▸ PROBLEM DETAILS: From the data below, set down exactly the lines between the one holding "104) 8961 +1755" and the one holding "348) 2946 -783", inclusive, and no others.

■ ■ ■ ■

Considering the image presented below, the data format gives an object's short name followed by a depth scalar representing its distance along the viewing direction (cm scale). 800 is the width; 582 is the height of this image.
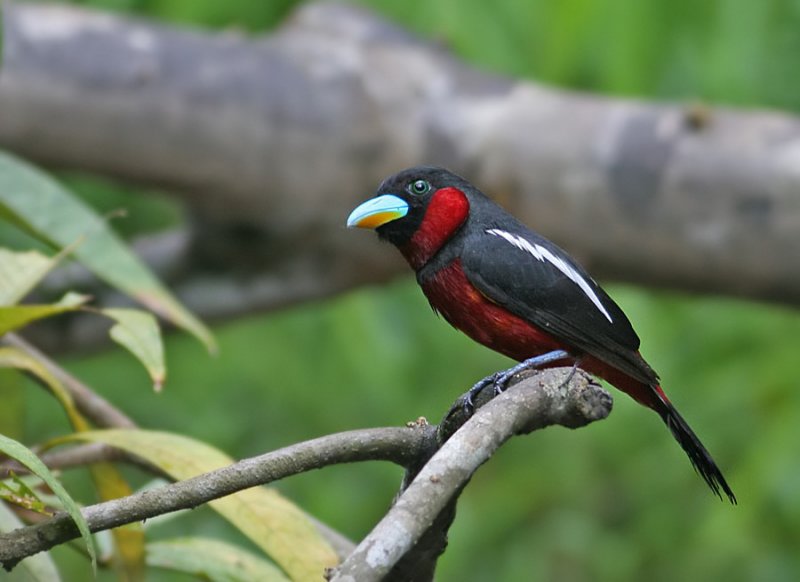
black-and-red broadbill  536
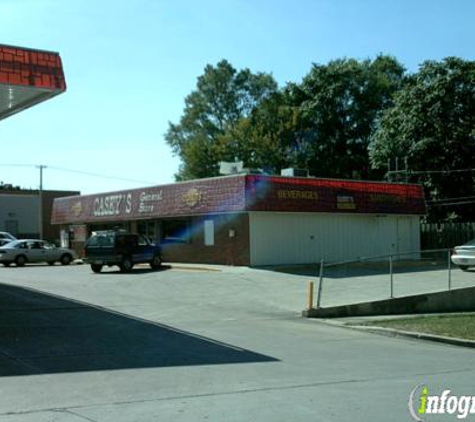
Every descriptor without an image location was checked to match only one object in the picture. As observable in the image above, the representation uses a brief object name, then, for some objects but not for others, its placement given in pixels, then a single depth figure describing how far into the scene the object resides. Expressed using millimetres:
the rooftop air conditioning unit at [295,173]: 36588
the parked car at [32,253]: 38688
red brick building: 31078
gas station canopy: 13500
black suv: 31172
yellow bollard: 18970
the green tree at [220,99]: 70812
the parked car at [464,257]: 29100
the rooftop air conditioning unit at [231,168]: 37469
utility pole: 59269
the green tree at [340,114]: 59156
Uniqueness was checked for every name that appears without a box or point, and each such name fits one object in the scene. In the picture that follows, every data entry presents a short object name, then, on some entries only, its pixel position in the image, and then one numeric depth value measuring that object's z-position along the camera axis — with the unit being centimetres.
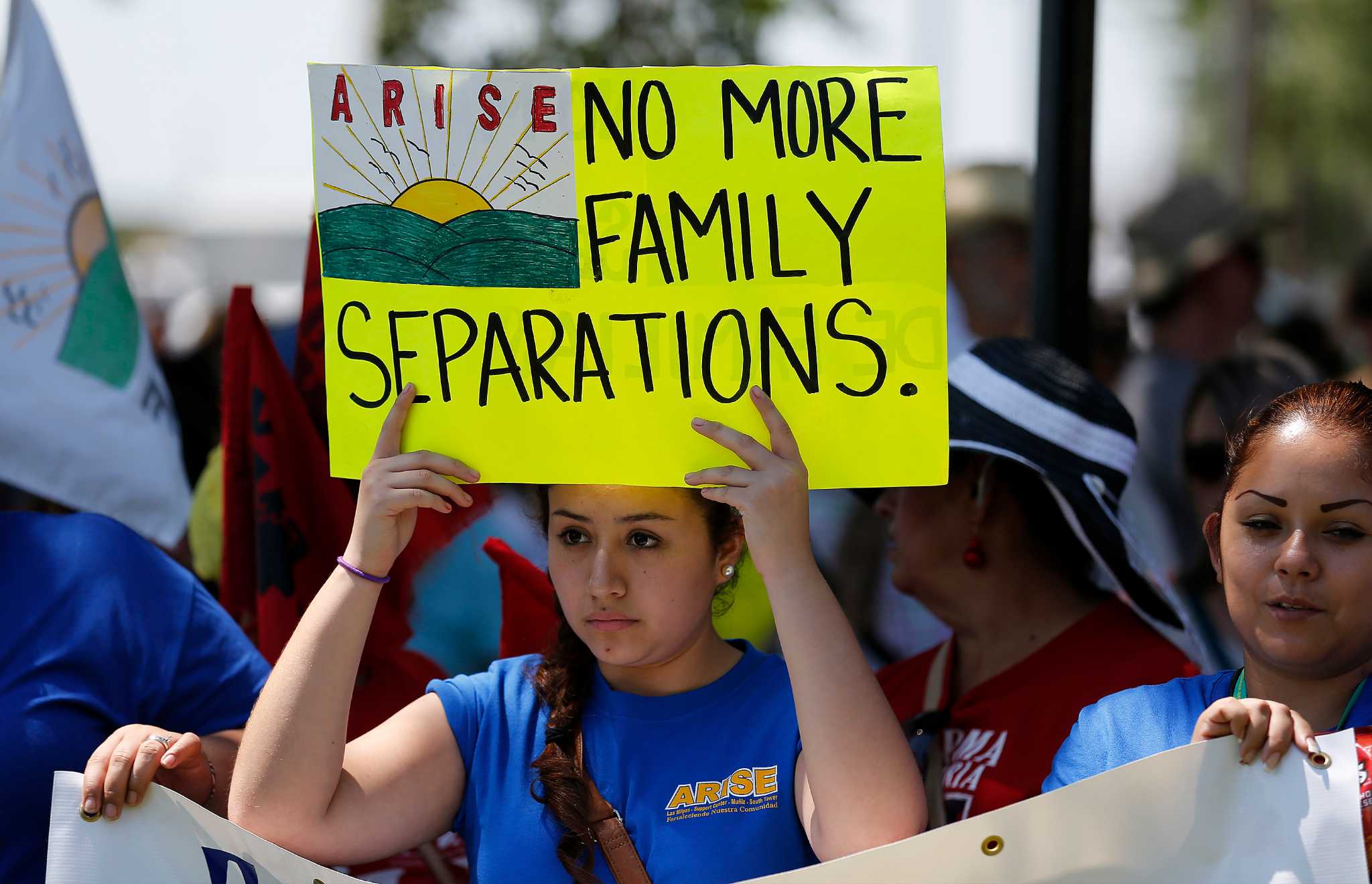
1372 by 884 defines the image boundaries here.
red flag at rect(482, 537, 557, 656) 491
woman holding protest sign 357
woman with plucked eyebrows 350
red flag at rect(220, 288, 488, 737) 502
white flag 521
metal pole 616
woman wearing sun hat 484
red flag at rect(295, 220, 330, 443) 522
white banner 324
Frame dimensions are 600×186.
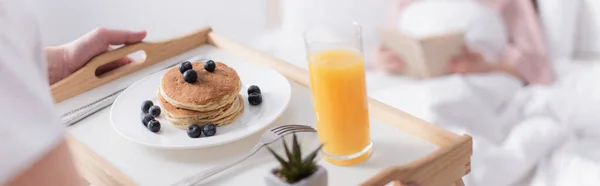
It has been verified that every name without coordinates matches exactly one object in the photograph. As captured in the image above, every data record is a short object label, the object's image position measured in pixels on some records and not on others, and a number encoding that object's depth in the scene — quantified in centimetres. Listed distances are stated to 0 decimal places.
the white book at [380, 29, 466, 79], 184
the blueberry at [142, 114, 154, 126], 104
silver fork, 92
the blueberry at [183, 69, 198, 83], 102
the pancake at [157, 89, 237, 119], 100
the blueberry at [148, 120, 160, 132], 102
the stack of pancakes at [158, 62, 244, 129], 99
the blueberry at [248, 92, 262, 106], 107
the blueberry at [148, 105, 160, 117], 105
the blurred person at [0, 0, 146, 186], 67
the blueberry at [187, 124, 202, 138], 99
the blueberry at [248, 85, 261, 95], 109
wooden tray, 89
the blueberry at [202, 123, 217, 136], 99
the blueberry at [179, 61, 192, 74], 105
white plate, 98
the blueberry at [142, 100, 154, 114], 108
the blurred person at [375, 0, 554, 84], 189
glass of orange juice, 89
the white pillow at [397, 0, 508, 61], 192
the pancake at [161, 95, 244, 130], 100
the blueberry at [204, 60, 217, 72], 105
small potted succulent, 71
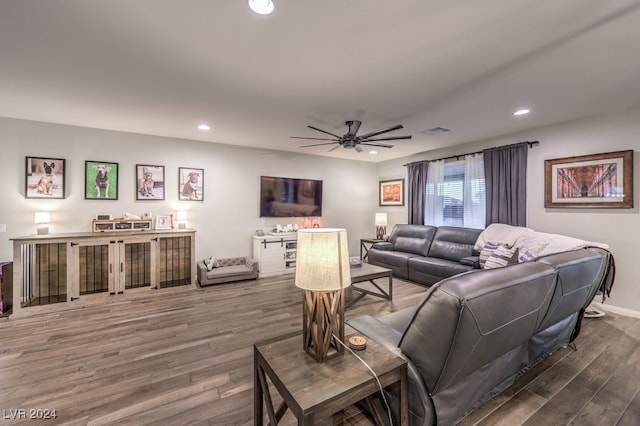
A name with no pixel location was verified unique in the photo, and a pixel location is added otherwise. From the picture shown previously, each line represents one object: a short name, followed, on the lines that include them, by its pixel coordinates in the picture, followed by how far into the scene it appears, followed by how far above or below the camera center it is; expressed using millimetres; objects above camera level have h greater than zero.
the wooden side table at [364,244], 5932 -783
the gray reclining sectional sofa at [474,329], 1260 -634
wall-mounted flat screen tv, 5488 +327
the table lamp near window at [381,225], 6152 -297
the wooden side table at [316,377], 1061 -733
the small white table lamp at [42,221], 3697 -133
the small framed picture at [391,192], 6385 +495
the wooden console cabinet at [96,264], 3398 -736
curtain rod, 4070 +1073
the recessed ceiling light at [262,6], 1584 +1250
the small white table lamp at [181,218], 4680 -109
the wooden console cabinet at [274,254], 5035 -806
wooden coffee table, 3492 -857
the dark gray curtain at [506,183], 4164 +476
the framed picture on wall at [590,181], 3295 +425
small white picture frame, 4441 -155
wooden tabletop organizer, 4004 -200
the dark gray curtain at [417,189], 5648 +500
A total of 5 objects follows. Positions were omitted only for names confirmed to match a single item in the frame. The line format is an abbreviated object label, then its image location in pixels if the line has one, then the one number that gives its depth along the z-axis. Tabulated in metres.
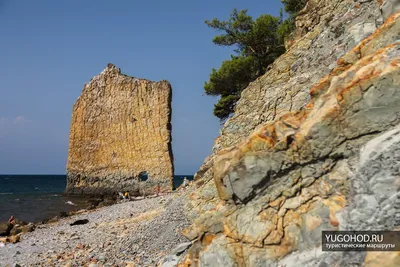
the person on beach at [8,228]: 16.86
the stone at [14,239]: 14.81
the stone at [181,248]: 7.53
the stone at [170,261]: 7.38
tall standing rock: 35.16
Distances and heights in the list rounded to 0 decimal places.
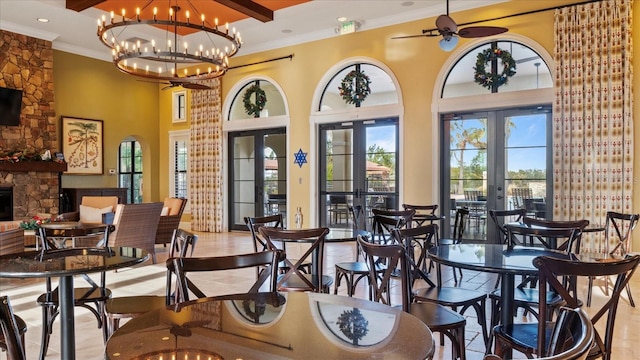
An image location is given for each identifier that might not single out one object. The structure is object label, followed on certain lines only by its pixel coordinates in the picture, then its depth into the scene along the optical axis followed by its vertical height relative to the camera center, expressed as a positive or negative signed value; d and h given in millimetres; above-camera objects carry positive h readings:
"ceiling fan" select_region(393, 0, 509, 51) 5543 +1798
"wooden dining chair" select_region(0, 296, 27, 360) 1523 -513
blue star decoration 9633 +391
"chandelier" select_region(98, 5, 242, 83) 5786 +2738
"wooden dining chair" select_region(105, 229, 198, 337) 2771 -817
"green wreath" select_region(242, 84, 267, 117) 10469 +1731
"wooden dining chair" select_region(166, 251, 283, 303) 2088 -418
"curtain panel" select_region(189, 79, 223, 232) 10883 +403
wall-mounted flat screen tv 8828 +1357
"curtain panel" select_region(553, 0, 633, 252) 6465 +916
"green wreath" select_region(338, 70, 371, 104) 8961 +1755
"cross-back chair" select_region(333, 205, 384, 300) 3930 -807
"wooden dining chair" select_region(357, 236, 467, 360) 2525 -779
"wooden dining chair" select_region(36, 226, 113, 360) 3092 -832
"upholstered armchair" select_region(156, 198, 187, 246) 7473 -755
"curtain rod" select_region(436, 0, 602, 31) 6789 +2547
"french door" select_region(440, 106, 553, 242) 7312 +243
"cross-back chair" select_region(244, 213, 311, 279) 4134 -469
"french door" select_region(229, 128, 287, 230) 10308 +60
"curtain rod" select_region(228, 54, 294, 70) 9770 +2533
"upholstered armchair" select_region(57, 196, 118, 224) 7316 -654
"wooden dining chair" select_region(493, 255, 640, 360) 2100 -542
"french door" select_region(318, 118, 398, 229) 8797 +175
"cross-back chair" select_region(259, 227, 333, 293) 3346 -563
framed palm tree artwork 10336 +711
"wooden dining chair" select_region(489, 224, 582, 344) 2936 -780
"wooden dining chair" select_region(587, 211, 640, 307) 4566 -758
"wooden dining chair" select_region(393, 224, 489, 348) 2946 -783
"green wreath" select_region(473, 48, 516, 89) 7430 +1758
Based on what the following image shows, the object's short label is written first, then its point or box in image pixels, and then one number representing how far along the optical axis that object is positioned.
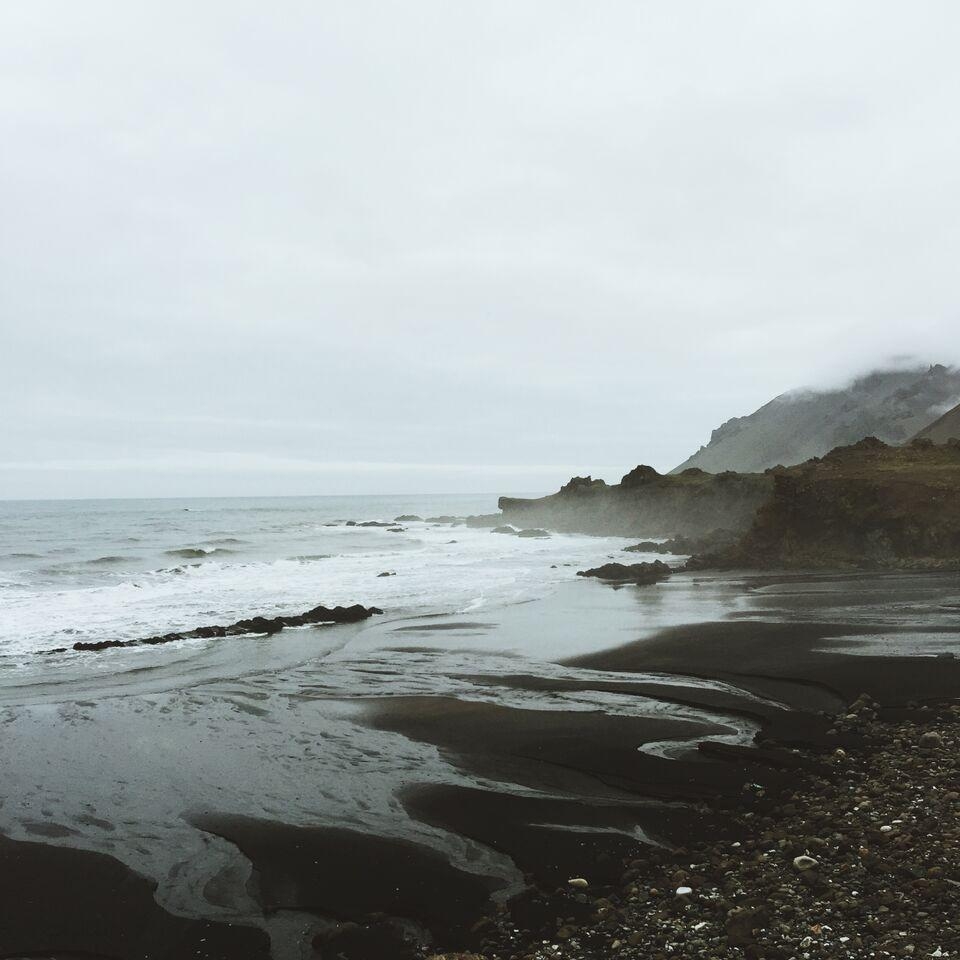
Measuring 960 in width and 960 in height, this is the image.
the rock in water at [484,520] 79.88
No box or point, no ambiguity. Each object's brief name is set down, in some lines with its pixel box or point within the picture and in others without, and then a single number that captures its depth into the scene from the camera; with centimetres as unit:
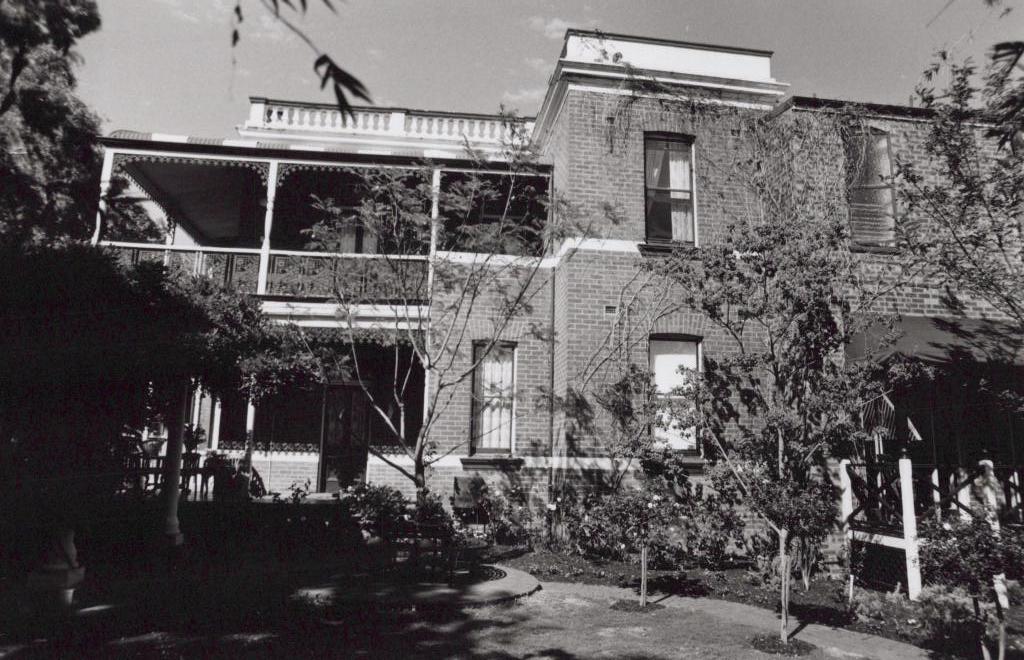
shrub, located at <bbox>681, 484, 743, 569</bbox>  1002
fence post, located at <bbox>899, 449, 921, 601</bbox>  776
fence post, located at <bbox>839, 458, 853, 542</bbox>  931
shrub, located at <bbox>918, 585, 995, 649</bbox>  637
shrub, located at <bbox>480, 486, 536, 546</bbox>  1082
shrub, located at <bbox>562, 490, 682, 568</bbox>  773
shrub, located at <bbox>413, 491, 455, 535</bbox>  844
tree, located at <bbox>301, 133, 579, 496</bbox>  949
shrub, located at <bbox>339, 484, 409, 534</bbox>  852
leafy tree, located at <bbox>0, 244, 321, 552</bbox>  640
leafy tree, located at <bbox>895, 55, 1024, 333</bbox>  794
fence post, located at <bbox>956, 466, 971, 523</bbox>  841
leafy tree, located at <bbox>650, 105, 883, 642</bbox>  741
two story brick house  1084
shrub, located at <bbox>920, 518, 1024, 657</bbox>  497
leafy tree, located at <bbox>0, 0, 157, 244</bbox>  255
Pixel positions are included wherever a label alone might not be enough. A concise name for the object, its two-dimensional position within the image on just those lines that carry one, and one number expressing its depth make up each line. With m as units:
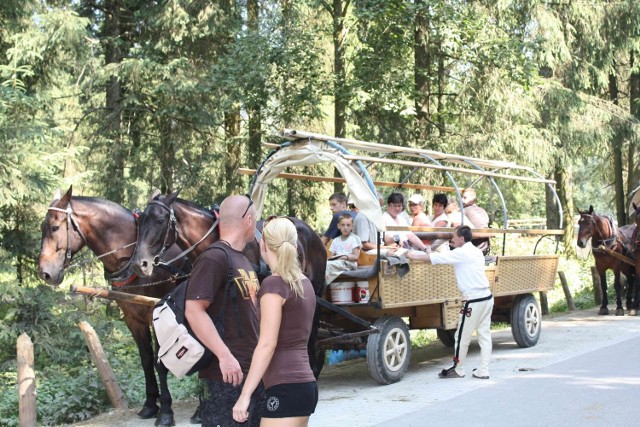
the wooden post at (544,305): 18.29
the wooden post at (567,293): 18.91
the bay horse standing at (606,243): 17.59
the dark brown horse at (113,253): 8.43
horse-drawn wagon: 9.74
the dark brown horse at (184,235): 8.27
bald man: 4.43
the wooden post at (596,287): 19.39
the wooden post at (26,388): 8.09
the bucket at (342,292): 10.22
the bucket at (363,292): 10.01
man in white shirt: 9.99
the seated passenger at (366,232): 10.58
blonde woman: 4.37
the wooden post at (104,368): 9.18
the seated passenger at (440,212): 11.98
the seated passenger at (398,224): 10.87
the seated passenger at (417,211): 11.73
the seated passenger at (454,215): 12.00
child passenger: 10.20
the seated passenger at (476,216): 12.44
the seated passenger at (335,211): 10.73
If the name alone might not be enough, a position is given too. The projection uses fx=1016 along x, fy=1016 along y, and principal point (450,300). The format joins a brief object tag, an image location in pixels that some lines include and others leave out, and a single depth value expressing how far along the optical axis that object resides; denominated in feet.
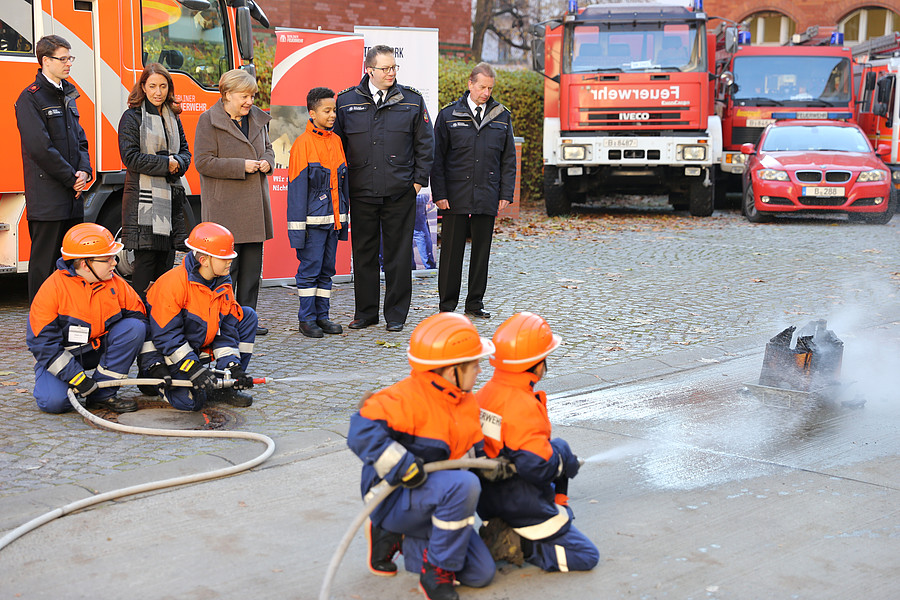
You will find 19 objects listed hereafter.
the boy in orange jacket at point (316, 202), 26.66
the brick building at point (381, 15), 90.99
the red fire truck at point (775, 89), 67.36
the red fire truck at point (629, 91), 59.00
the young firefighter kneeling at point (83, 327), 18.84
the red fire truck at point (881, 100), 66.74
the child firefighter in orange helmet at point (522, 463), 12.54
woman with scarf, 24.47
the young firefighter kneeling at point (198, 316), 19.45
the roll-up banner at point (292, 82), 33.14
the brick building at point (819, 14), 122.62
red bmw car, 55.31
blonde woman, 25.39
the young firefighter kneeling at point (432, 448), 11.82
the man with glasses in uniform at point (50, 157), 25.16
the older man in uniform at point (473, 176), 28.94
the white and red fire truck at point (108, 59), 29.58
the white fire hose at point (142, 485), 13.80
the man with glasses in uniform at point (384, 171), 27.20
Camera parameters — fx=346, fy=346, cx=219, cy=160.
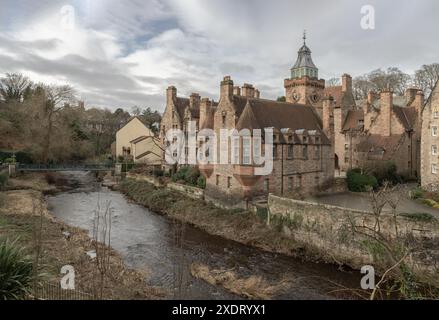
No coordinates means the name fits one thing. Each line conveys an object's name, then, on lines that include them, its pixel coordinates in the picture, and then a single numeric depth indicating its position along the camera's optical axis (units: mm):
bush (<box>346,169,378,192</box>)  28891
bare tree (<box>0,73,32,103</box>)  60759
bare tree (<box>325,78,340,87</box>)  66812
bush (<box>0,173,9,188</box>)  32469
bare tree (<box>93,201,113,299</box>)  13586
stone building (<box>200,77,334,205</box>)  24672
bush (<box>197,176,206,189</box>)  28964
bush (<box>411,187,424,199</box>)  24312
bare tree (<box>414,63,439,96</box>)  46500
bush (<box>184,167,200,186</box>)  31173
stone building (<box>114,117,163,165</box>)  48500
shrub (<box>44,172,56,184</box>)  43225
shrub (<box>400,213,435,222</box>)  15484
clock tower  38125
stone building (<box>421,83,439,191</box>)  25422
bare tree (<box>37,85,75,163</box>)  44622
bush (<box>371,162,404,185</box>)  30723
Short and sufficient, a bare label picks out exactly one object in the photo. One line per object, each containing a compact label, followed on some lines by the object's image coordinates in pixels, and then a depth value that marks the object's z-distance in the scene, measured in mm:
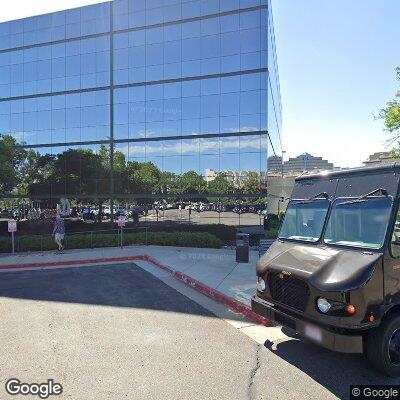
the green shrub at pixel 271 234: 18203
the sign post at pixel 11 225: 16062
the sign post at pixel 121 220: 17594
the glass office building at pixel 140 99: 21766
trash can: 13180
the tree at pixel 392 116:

■ ■ ■ ■

▸ EXERCISE RESULT:
"green wreath" select_region(338, 70, 371, 104) 8961 +1755
"cross-back chair" select_region(333, 205, 384, 300) 3930 -807
"wooden dining chair" select_region(357, 236, 467, 360) 2525 -779
"wooden dining chair" select_region(36, 226, 113, 360) 3092 -832
"upholstered armchair" select_region(156, 198, 187, 246) 7473 -755
"curtain rod" select_region(436, 0, 602, 31) 6789 +2547
"french door" select_region(440, 106, 553, 242) 7312 +243
"cross-back chair" select_region(244, 213, 311, 279) 4134 -469
"french door" select_region(229, 128, 287, 230) 10308 +60
"curtain rod" select_region(228, 54, 294, 70) 9770 +2533
"upholstered armchair" select_region(57, 196, 118, 224) 7316 -654
"wooden dining chair" select_region(493, 255, 640, 360) 2100 -542
"french door" select_region(318, 118, 398, 229) 8797 +175
"cross-back chair" select_region(259, 227, 333, 293) 3346 -563
framed palm tree artwork 10336 +711
"wooden dining chair" select_region(489, 224, 582, 344) 2936 -780
"wooden dining chair" select_region(587, 211, 640, 307) 4566 -758
"wooden dining chair" select_region(393, 224, 489, 348) 2946 -783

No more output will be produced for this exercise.